Cuando los obreros tuvieron el anillo en posición vertical, lo apuntalaron con estacas acolchadas de madera. Taylor empujó al atónito Langford hacia la derecha y cuando el sol pasó por detrás del anillo se quedaron estupefactos al ver que éste era de un material semitransparente.

—¿De qué está hecho? —preguntó Langford.

Taylor se encogió de hombros.

—Escapa a mis conocimientos. Es más duro que el acero, pero no hay indicios de oxidación ni de corrosión.
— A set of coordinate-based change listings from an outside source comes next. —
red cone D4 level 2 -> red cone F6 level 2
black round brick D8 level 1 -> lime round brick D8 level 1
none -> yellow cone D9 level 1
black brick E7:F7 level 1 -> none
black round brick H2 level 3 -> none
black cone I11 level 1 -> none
Algún tipo de cuarzo, pero no logro identificarlo.

Langford se volvió de espaldas al anillo y permaneció de pie, callado, durante unos instantes antes de estallar súbitamente en un gran grito de alegría.

—¡Lo conseguimos!

Catherine vio que su padre, tan rígido y formal habitualmente, daba a Taylor, su estupefacto colega estadounidense, un fuerte abrazo y que ambos iniciaban una salvaje y ruidosa danza de celebración. Pero entonces ocurrió algo en el foso.

Los obreros egipcios gritaban y señalaban algo. Luego comenzaron a abandonar el trabajo antes de haber asegurado convenientemente las estacas y el imponente anillo empezó a tambalearse peligrosamente, amenazando con caer encima y aplastarlos a todos. Taylor se dirigió corriendo al foso gritando en árabe.
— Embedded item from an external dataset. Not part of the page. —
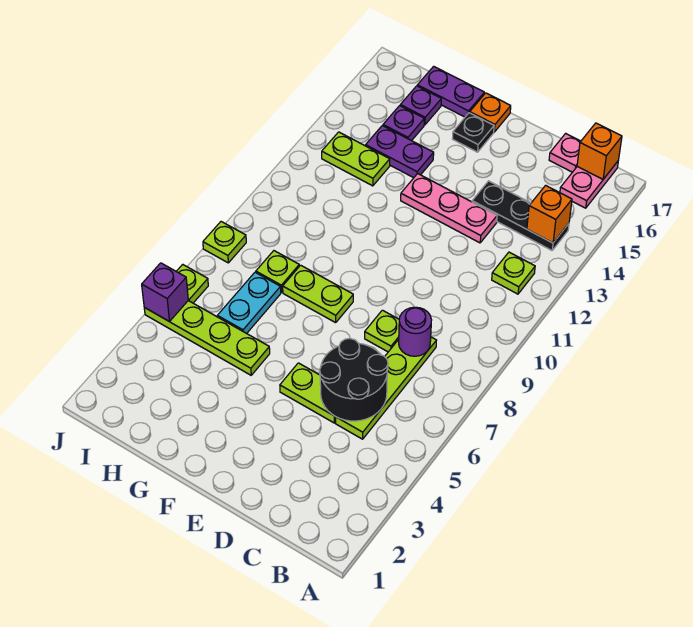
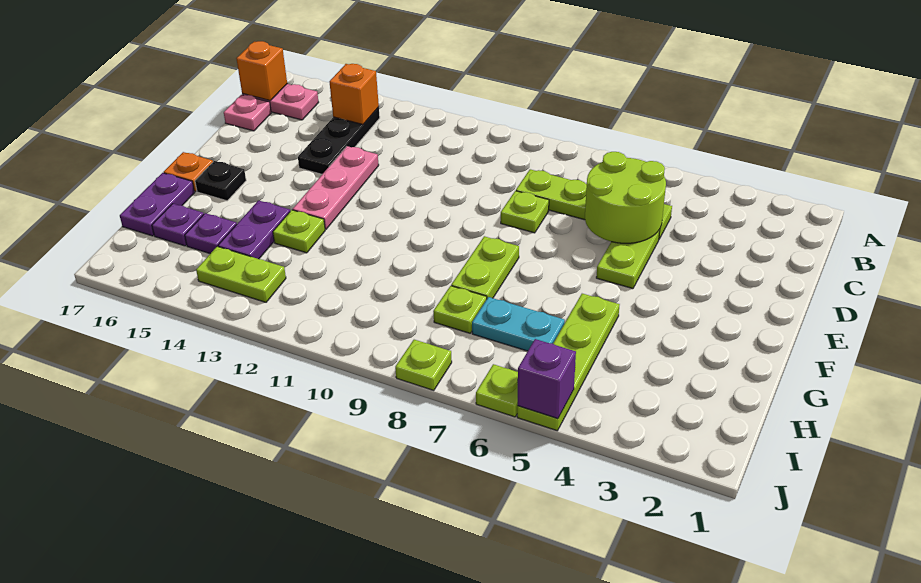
lime plate B12 level 1 -> lime plate G13 level 1
black round brick C5:D6 level 2 -> lime round brick C5:D6 level 2
purple round brick C8 level 2 -> none
lime plate H13:I13 level 1 -> lime plate I13:I14 level 1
Langford se volvió a Catherine y le ordenó en sueco:

—No se te ocurra moverte de aquí.

La niña esperó todo lo que pudo (unos cinco segundos) antes de salir corriendo detrás de él para averiguar lo que pasaba. La situación en el foso empeoró y se hizo caótica en cuestión de segundos. Mientras unos saltaban adentro para sujetar las sogas, otros pugnaban por salir, todos gritando a pleno pulmón.
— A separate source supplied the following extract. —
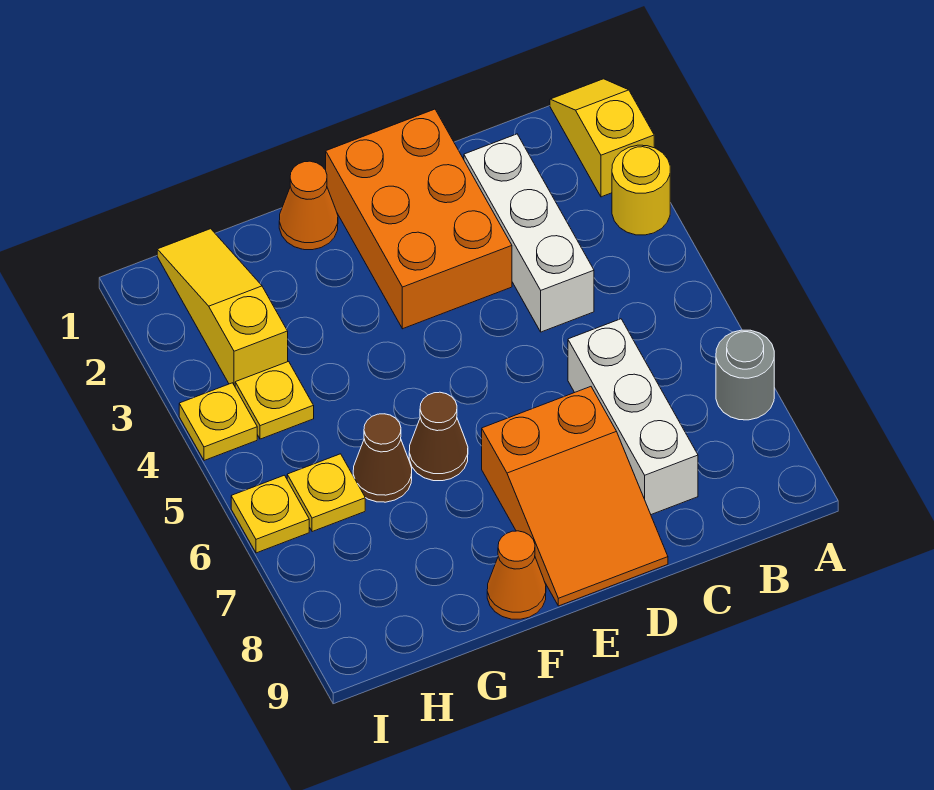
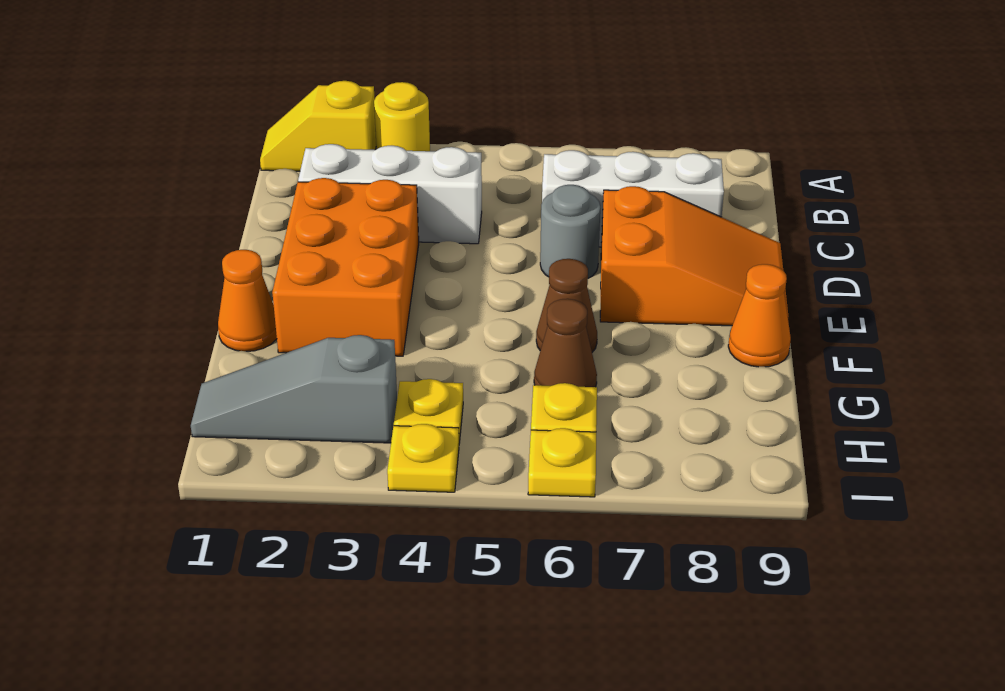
grey round brick A7 level 1 -> grey round brick D6 level 1
orange brick D1:E3 level 1 -> orange brick D2:F3 level 1
yellow slope H1:H3 level 1 top 3 -> grey slope H1:H3 level 1 top 3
Un momento después Catherine vio cuál era el problema. Una sección del lecho de rocas se había abierto dejando una profunda grieta en el lugar donde se había clavado una de las estacas. Vio que Taylor y su padre hacían todo lo posible por asegurar la viga. Hubiera lo que hubiese en el fondo de la grieta, había sembrado el pánico entre los egipcios que miraban.

Catherine no pudo aguantar más, tenía que verlo. Fue corriendo al otro extremo del foso y se deslizó por una de las paredes. Su padre y los demás hombres estaban abajo, metidos en todo el polvo, al lado de la misteriosa cavidad. Pasó por encima del anillo y llegó al apretado círculo de obreros que había en el centro. Se abrió paso entre ellos y echó un vistazo al agujero.